* start Document excerpt *
Dayton Metro Library is a multi-branch library system serving 476,000 residents of the Dayton Metropolitan Area. It has 21 locations across the area (as well as two bookmobiles). Over 7.6 million items were checked out in 2008. The Dayton Metro Library ranks in the top ten best libraries in the United States serving a population of over 250,000 by HAPLR.[1] The Dayton Metro Library system is considered a county system with branches in cities and towns throughout Montgomery County, Ohio, but does not have branches in Centerville, Germantown, Oakwood, Riverside or Washington Township. All are serviced by libraries of their own, save Riverside, various parts of which are geographically close to Dayton Metro Library locations, including Burkhardt, Electra C. Doren and Huber Heights.[2][3][4]


Former Main Library in Downtown Dayton in 2015

Library service in Dayton began in 1805 with the Social Library Society of Dayton. The Society was also the first library to be incorporated in Ohio. The Society was dissolved in 1821 and books were sold at auction.

In 1847, the Dayton Library Association was established. This lasted until 1860 when it merged with the Public School Library, founded in 1855. In 1887 it was organized as a school district library. A new building was opened in Cooper Park in January 1888. Bookmobile service began in October 1923. In 1948, the library changed in legal form from a school district library to a county district library.
* end Document excerpt *
Request 1 —
Answer these questions about the Dayton Metro Library text:
(a) How many residents does the library system serve?
(b) In what year did library service in Dayton begin, and with which organization?
(c) When did bookmobile service begin?
The library text and the listing below it come from unrelated sources.
* start Entries *
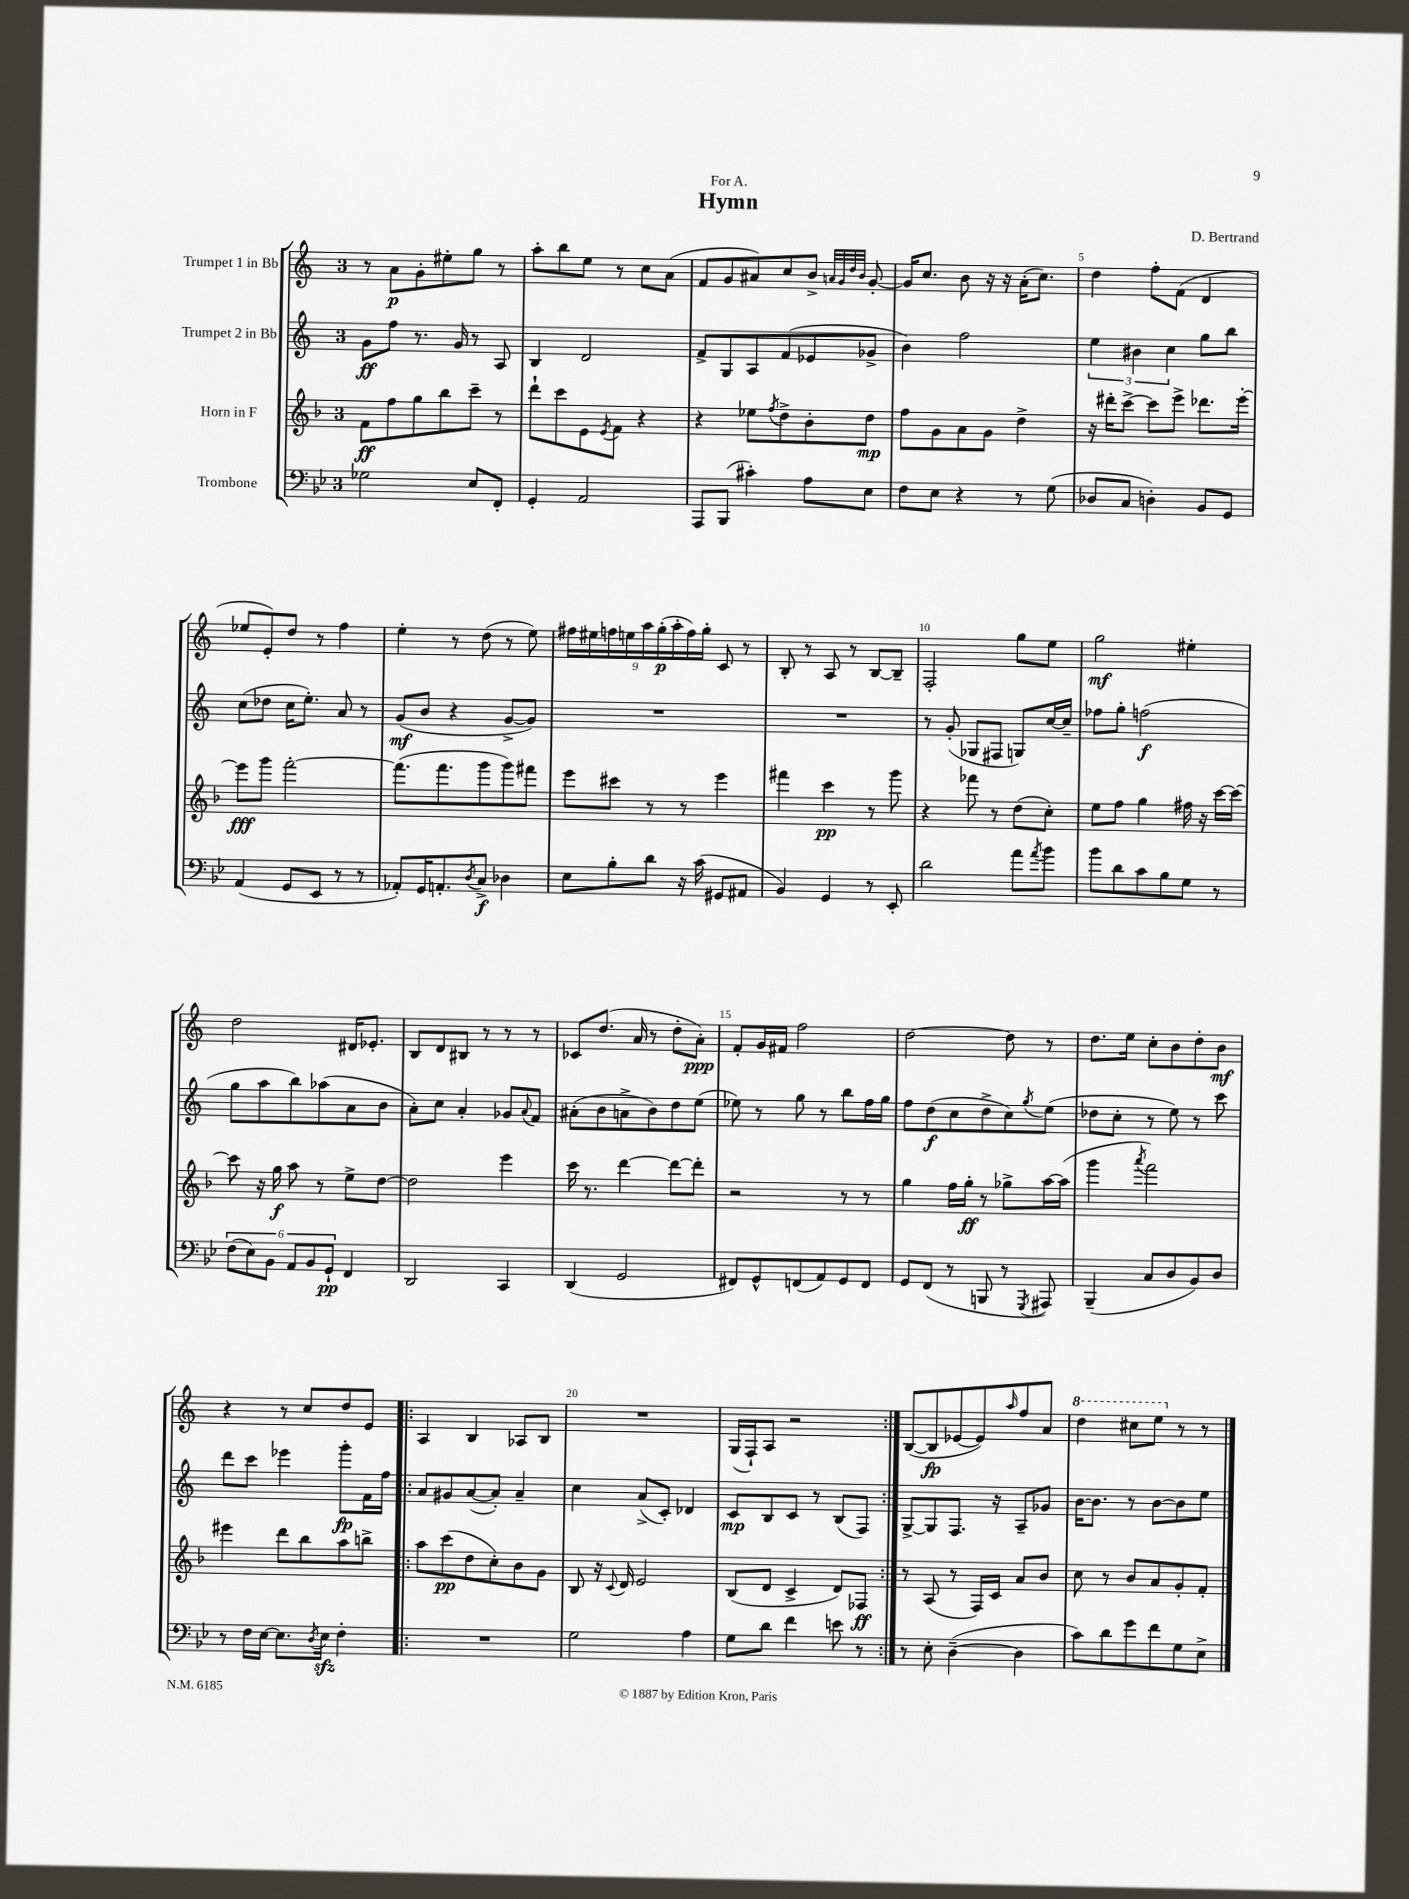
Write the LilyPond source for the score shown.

\header { title = "Hymn" composer = "D. Bertrand" dedication = "For A." }
<<
\new StaffGroup <<
\new Staff = "s0" \with { instrumentName = "Trumpet 1 in Bb" } {
    \clef treble \key c \major \once \override Staff.TimeSignature.style = #'single-digit \time 3/4
    r8 a'8\p g'8-. eis''8-. g''8 r8 |
    a''8-. b''8 e''8 r8 c''8 a'8( |
    f'8 g'8 ais'8) c''8 b'8-> \grace { a'32 g'32 d''32 b'32 } g'8~-. |
    g'16 c''8. b'8 r16 r16 a'16-.( c''8.) |
    d''4 f''8-. f'8( d'4 |
    ees''8 e'8-.) d''8 r8 f''4 |
    e''4-. r8 d''8( r8 e''8) |
    \tuplet 9/8 { fis''16 eis''16 f''16 e''16 a''16 g''16-.\p( a''16-. f''16) g''16-. } c'8 r8 |
    b8-. r8 a8 r8 b8~ b8-- |
    f2-. g''8 e''8 |
    g''2\mf eis''4-. |
    d''2 dis'16 ees'8.-. |
    b8 d'8 bis8 r8 r8 r8 |
    ces'8 d''8.( a'16 r8 d''8-. a'8-.\ppp) |
    f'8-. g'16 fis'16 f''2 |
    d''2~ d''8 r8 |
    d''8. e''16 c''8-. b'8 d''8-. b'8\mf |
    r4 r8 c''8 d''8 e'8 |
    \repeat volta 2 { a4 b4 aes8 b8 |
    R2. |
    g16( f16-!) a8 r2 | }
    b8~( b8\fp ees'8~ ees'8) \grace { a''16 } f''8 a'8 |
    \ottava #1 d'''4 cis'''8 e'''8 \ottava #0 r8 r8 \bar "|." |
}
\new Staff = "s1" \with { instrumentName = "Trumpet 2 in Bb" } {
    \clef treble \key c \major \once \override Staff.TimeSignature.style = #'single-digit \time 3/4
    g'8\ff f''8 r8. g'16 r8 a8 |
    b4 d'2 |
    f'8-> g8 a8 f'8( ees'8 ges'8-> |
    b'4) f''2 |
    \tuplet 3/2 { e''4 bis'4 c''4 } g''8 b''8 |
    c''8( des''8 c''16 e''8.-.) a'8 r8 |
    g'8\mf( b'8 r4 g'8~-> g'8) |
    R2. |
    R2. |
    r8 g'8-.( ges8 fis8 g8) c''16~ c''16-- |
    fes''8 g''8-. f''2\f( |
    g''8 a''8 b''8) aes''8( a'8 b'8 |
    a'8-.) c''8 a'4-. ges'8 \appoggiatura { a'8 } f'8 |
    ais'8-.( b'8 a'8-> b'8) d''8 e''8( |
    ees''8) r8 g''8 r8 b''8 f''16 g''16 |
    f''8 d''8\f( c''8 d''8-> c''8) \acciaccatura { g''8 } e''8( |
    des''8 c''8-. r8 e''8) r8 c'''8 |
    d'''8 c'''8 ees'''4 g'''8-.\fp f'16 f''16 |
    \repeat volta 2 { a'8 gis'8 a'8~( a'8-.) a'4-- |
    c''4 a'8->( c'8-.) des'4 |
    c'8\mp b8 c'8 r8 b8( f8) | }
    g8~-> g8 f8. r16 a8-- ges'8 |
    b'16~ b'8. r8 b'8~ b'8 e''8 \bar "|." |
}
\new Staff = "s2" \with { instrumentName = "Horn in F" } {
    \clef treble \key f \major \once \override Staff.TimeSignature.style = #'single-digit \time 3/4
    f'8\ff f''8 g''8 bes''8 c'''8-- r8 |
    d'''8-! c'''8 e'8 \acciaccatura { e'8 } f'8 r4 |
    r4 ees''8 \acciaccatura { f''8 } d''8-> bes'8-. d''8\mp |
    f''8 g'8 a'8 g'8 d''4-> |
    r16 dis'''16-. c'''8~-> c'''8 e'''8-> des'''8. e'''16~-. |
    e'''8\fff g'''8 f'''2~-. |
    f'''8.( f'''8. g'''8 g'''8) fis'''8 |
    e'''8 cis'''8 r8 r8 e'''4 |
    fis'''4 c'''4\pp r8 g'''8 |
    r4 fes'''8 r8 d''8( c''8-.) |
    e''8 f''8 g''4 fis''16 r16 c'''16~ c'''16~ |
    c'''8 r16 g''16\f a''8 r8 e''8-> d''8~ |
    d''2 e'''4 |
    c'''16 r8. d'''4~ d'''8~ d'''8-. |
    r2 r8 r8 |
    g''4 f''16 g''16-.\ff r8 ges''8-> a''16~ a''16( |
    g'''4 \acciaccatura { a'''8 } f'''2) |
    eis'''4 d'''8 bes''8 a''8 b''8-> |
    \repeat volta 2 { a''8 c'''8\pp( d''8 c''8-.) bes'8 g'8 |
    bes8 r16 \appoggiatura { c'8 } d'16 e'2 |
    bes8( d'8 c'4-> d'8) fes8\ff | }
    r8 a8( r8 f16) c'16 a'8 bes'8 |
    c''8 r8 bes'8 a'8 g'8-. f'8-. \bar "|." |
}
\new Staff = "s3" \with { instrumentName = "Trombone" } {
    \clef bass \key bes \major \once \override Staff.TimeSignature.style = #'single-digit \time 3/4
    ges2 ees8 f,8-. |
    g,4-. a,2 |
    a,,8 bes,,8( cis'4-.) a8 ees8 |
    f8 ees8 r4 r8 g8( |
    des8 c8 d4-.) bes,8 g,8 |
    a,4( g,8 ees,8 r8 r8 |
    aes,8-.) g,16 a,8.-. \acciaccatura { d8 } c8->\f des4 |
    ees8 bes8-. d'8 r16 c'16( gis,8 ais,8 |
    bes,4) g,4 r8 ees,8-. |
    d'2 a'8 \acciaccatura { a'8 } bes'8 |
    bes'8 d'8 c'8 bes8 g8 r8 |
    \tuplet 6/4 { f8( ees8) bes,8 a,8 bes,8 g,8-!\pp } f,4 |
    d,2 c,4 |
    d,4( g,2 |
    fis,8) g,8-^ f,8( a,8) g,8 f,8 |
    g,8 f,8( r8 b,,8 r8 \acciaccatura { g,,8 } ais,,8) |
    bes,,4--( c8 d8 bes,8) d8 |
    r8 f16 ees16~ ees8. \acciaccatura { d8 } ees16\sfz f4-. |
    \repeat volta 2 { R2. |
    g2 a4 |
    g8 d'8 f'4 e'8 r8 | }
    r8 ees8-. d4~--( d4 |
    c'8) d'8 g'8 f'8 g8 ees8-> \bar "|." |
}
>>
>>
\layout { \context { \Score \override BarNumber.break-visibility = ##(#f #t #t) barNumberVisibility = #(every-nth-bar-number-visible 5) } }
* end Entries *
Request 2 — Collect every line of the listing that contains the string "TimeSignature", treating case as significant.

Solution 1 —
(a) 476,000 residents
(b) 1805, with the Social Library Society of Dayton
(c) October 1923

Solution 2 —
    \clef treble \key c \major \once \override Staff.TimeSignature.style = #'single-digit \time 3/4
    \clef treble \key c \major \once \override Staff.TimeSignature.style = #'single-digit \time 3/4
    \clef treble \key f \major \once \override Staff.TimeSignature.style = #'single-digit \time 3/4
    \clef bass \key bes \major \once \override Staff.TimeSignature.style = #'single-digit \time 3/4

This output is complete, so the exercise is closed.